#### [本文]
————

今年から「平年並」の基準が変わった! 変更に伴う注意点とは

こんにちは。流通気象コンサルタント・気象予報士の常盤勝美です。天気予報などで「平年並の陽気」と言われたとき、皆さんは何℃くらいの気温でどのくらいの暑さ/寒さを想像しますか。もちろん、地域によって、時期によって異なることでしょう。実は最近、その基準となる「平年」の値が変わりました。今回はその解説をします。また、それによって実際に流通業界にどのような影響が出る可能性があるか、注意事項をまとめます。
商品の販売データを細かく分析する際、気象条件との関係性を見るのは重要なアプローチの1つです。その関係がある程度定量的に評価できれば、需要予測や中長期のMD計画の精度向上に大きく寄与することでしょう。その中でその地域、その時期の平均的な度合いを示す基準となるのが平年値です。今回はその基準値が、近年の気候変動によって大きく変化しました。是非、流通業界の皆さまはじめ、幅広く知っておいていただきたいと思います。

平年値とは

気象庁の用語集によると、「平年」とは平均的な気候状態を表すときの用語となっています。気象庁では30年間の平均値を使い、それにさらに平滑化処理を加えて平年値を算出しています。つまりここ最近30年間程度の平均的な水準という意味合いです。ただし、どんどん時代は進んでいき、それに伴い平均的な気候の状態も変化していくため、西暦年の一の位が1になる10年ごとに平年値を更新しています。統計学的に評価してこの平年値に対して著しくかけ離れた値になった場合を「異常気象」と定義しています。

今回の平年値の更新概要

今年は西暦年の一の位が1なので、平年値の更新のタイミングです。今回は5月19日に平年値が更新されました。2011年以降使われていたこれまでの平年値は、1981年~2010年までの30年間の観測データに基づき計算された値でした。2021年5月19日以降適用されている平年値は1991年~2020年までの30年間の観測データに基づき計算された値となっています。平年値の更新にともない、具体的にどのくらいのレベルで値が変化したか、流通業界において一番なじみが深いと考える気温について、まず調べてみました。

図1 日本の年平均気温偏差(気象庁HPから引用し、期間を示す矢印を加筆)

今回の平年値更新による影響をデータの差分で考えると、1981年~1990年の10年間のデータが除外され、2011年~2020年のデータに替わったことになります。図1は日本の年平均気温のトレンドです。1990年代以降、それまでと比べて温暖化(高温化)が進んでいることがはっきりわかります。現在適用されている平年値を0とした場合の偏差が縦軸となっていますが、今回平年値の集計範囲からはずれた1980年代は1991年~2020年までの30年間の平均的な水準より0.5℃以上低く、約1.0℃低い年もありました。データが入れ替わった両期間(2011年~2020年までの10年間と1981年~1990年までの10年間)の差分をざっと見積もると、目見当ですが、ざっと年平均で1℃程度も違うように見えます。

————

#### [資料]

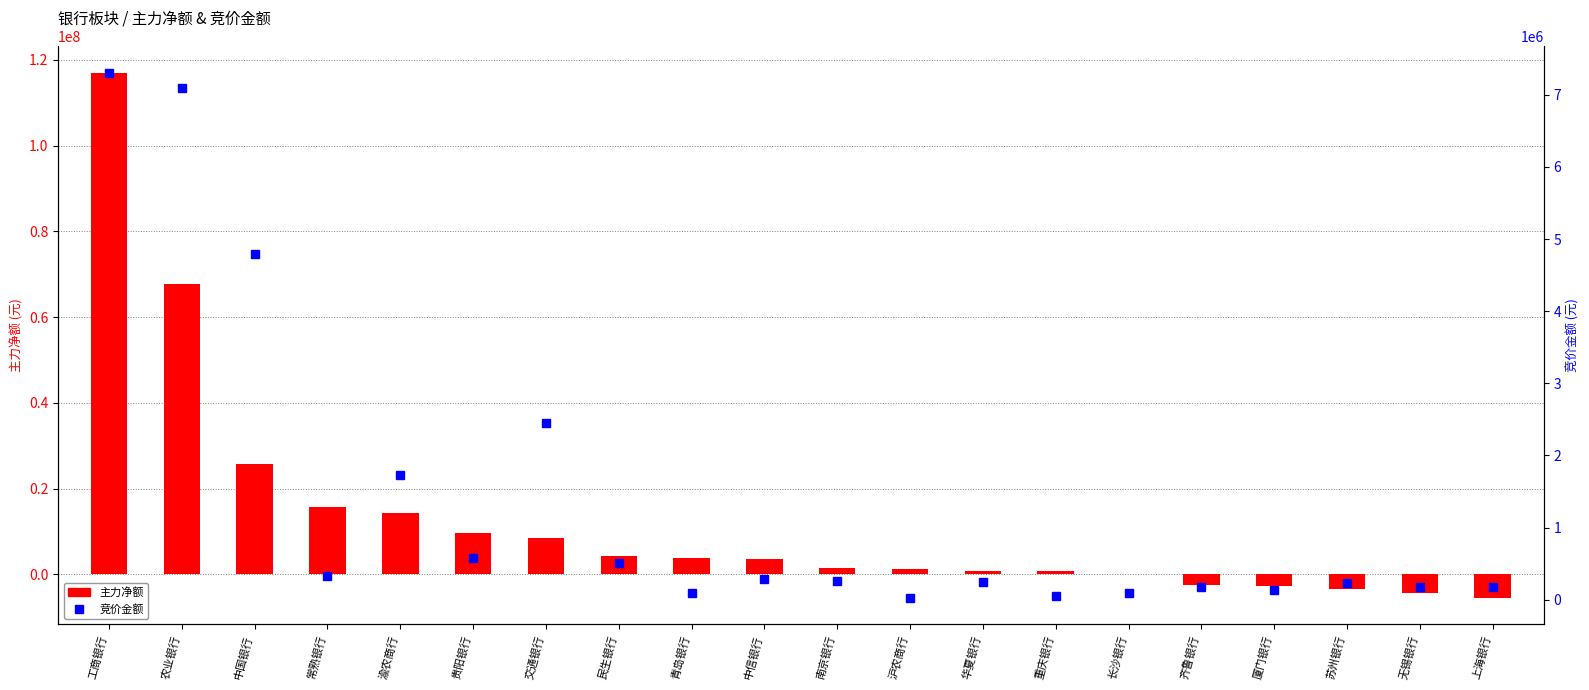

At how many categories does at least one series exceed 92211216?

1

————

#### [問題 1]
平年値の解説記事では、2021年5月19日以降に適用されている平年値は何年から何年までの観測データで計算されたとされていますか。
#### [問題 2]
平年値の解説記事の最後の文に続けて、その先を書き継いでください。
資料は参照しなくてかまいません。

#### [最終解答 1]
1991年~2020年までの30年間の観測データです。

#### [最終解答 2]
参考までに、東京における最高気温/最低気温平年値の新旧データの差を年間時系列で並べてみました。それが図2です。

図2 東京における日最高気温(左)と日最低気温(右)の、新旧平年値の差分時系列

東京の観測点においては、最高気温、最低気温ともに、平年値が更新されたことによって従前に比べて値が低くなった期間はありません。全ての期間で従前同様か高くなりました。特に上昇幅が大きいのは7月1日前後です。最高気温の平年値は最高で1.1℃、最低気温の平年値は最高で1.0℃上昇しました。グラフには示していませんが7月は月間値で見ると、最高気温は0.7℃、最低気温は0.6℃高くなりました。なお、12月は平年値の上昇幅が比較的小さいようです。

平年値が変わったことによる注意事項は?

日頃の陽気を考えるとき、季節予報に基づいて今後の営業計画などを立てるときなど、平年値を使うことがあるかと思いますが、その際の注意事項を箇条書きでまとめます。

(1)“平年より高い”予報が減る可能性

予想される気温などの値が一緒であっても、昨年までは“平年より高い”のカテゴリだったものが、今年以降は“平年並”に、同様に“平年並”のカテゴリだった予報が“平年より低い”のカテゴリに割り当てられている可能性があります。つまり、特に気温に関しては平年値が上昇したことによって、“平年より高い”の発表頻度が少し減り、“平年並”あるいは“平年より低い”の発表頻度が増える可能性があります。ただし、今後もさらに地球温暖化の進行による急激な高温化が続けば大きく変化しない可能性もあります。

(2)“平年並”、“平年より高い”、“平年より低い”の感覚が変わる可能性

上記に付随する感覚的な現象ですが、これまでの“平年並”の陽気と、今後の“平年並”の陽気が違うと感じる人も出てくるかもしれません。「平年」が近年の急速な地球温暖化を反映するようになった現れでもありますが、その場合はあまり“平年並”の言葉に惑わされず、その時の気温、ご自身の体感的な陽気を基準に発注仕入れなどの業務を行うことをおすすめします。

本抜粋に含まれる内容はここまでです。